Bridie entered the Sisters of Mercy convent in Derry in 1940, taking the religious name Aloysius in 1943. She taught art in several schools in the city. She was most noted for the 20 years she taught at St Mary's College, Derry. Initially this was an art teacher and then subsequently as principal. After studying painting and obtaining a Master of Fine Arts degree in 1980 from the Yale School of Art, Yale University, she returned to Belfast, where she taught art at St Mary's University College.

Sr. Aloysius was a founding member of the Association of Irish Iconographers. She stated that her iconography is an act of prayer. She is buried at St. Patrick's Roman Catholic Church alongside family members in Dungiven.

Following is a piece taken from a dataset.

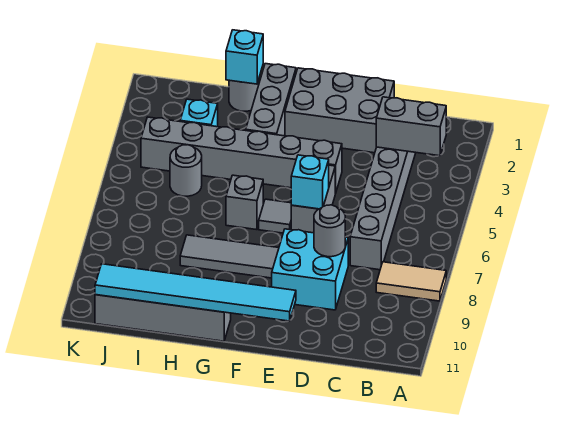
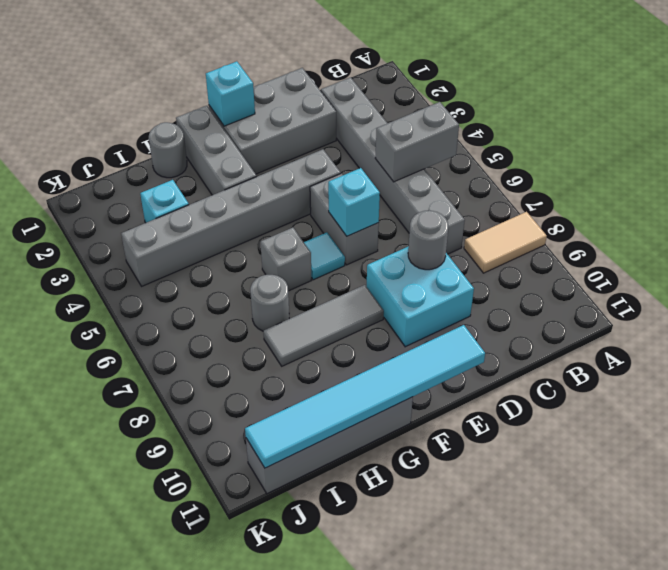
grey brick B3:C3 level 2 -> grey brick B5:C5 level 2
grey tile F6 level 1 -> cyan tile F6 level 1
cyan brick H1 level 2 -> cyan brick F1 level 2
grey round brick I5 level 1 -> grey round brick H7 level 1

There is an Annual Sister Aloysius Religious Art competition in her honour. It is open to young people who are studying Art and Design at GCSE and A Level in schools in the Roman Catholic Derry Diocese.

There is a tribute to Sr. Aloysius McVeigh in the Winding Roe magazine Edition 8, 2009.

==Works in public places==

- Trinity, Thornhill Parish Chapel, Culmore Road, Derry, Northern Ireland 1988
- Our Lady of the Sign (Stained Glass Window) Blessed Sacrament Chapel, Letterkenny, County Donegal, Northern Ireland 1988
- Our Lady of Perpetual Succour, Castlefin Church, County Tyrone, Northern Ireland 1989
- St Patrick, Parish Church, Greencastle, County Tyrone, Northern Ireland 1989
- Mother of Perpetual Succour, Parish Church, Clogher, County Tyrone, Northern Ireland 1989
- Stations of the Cross, Rosslea Parish Church, County Fermanagh, Northern Ireland 1990
- Mother of Perpetual Succour, Castlederg Church, County Tyrone, Northern Ireland 1990
- Mother of Perpetual Succour, Basilica in Lough Derg, County Donegal, Ireland 1991
- Crucifixion Cross, Poor Clare Monastery, Clifden Street, Belfast, County Antrim, Northern Ireland 1992
- Annunciation, Psychiatric Hospital, Limerick City, Ireland 1993
- Our Lady of Mercy, Mercy International Centre, 64 Lr. Baggot St., Dublin 2, Ireland 1993
- Christ, Source of Life, Pantocrator. Coolaney Parish Church, Coolaney, County Sligo, Ireland 1993
- Queen of All Saints, All Saints Parish Church, Newtowncunningham, County Donegal, Ireland 1995
- Pantocrator, St, Catherine's Nursing Home, Culmore Road, Derry, Northern Ireland 1995
- Mother of Perpetual Succour, Church of the Irish Martyrs, Letterkenny, County Donegal, Ireland 1996
- Baptism of Our Lord, Church of the Immaculate Conception, Strabane, County Tyrone, Northern Ireland 1996
- St Brendan, the Navigator, Church of Our Lady & St Brendan, Ireland 1996
- St Kevin, Glendalough Parish Church, Glendalough, County Wicklow, Ireland 1998
- St Coca, Parish Church of St Coca, Kilcock, County Kildare, Ireland 1999
- Lorcan O Toole, Glendalough Parish Church, Glendalough, County Wicklow, Ireland 1999
- St Gabriel, Linsfort Retreat House, Linsfort, County Donegal, Ireland 2001
- Nativity, Church of the Nativity, Poleglass, Belfast, 2001
- St Brigid, St Brigid's Parish Church, Kildare, County Kildare, Ireland 2001
- St Michael, All Saints Parish Church, Newtowncunningham, County Donegal, Ireland 2004
- St Michael, Linsfort Retreat House, Linsfort, County Donegal, Ireland 2005
- The Mercy Window, The Playhouse, 5-7 Artillery St, Derry, Northern Ireland. Unveiled posthumously, 2009

Works with no verified date -
- St John Payne, St John Payne Parish Church, Greenstead, Colchester, England.
- Stations of the Cross (14 Paintings), Our Lady of Lourdes Church Stations of the Cross at 11 Steelstown Road, Derry, BT48 8EU.
- Our Lady of Derry Private Collection, Drogheda, Co. Louth. Ireland. (1971 aprox).
- Star of the Sea Painting, Star of the Sea Church, Malin Head, Co. Donegal
- Portrait of John Colgan, Sacred Heart Church, Carndonagh, Co. Donegal, Ireland.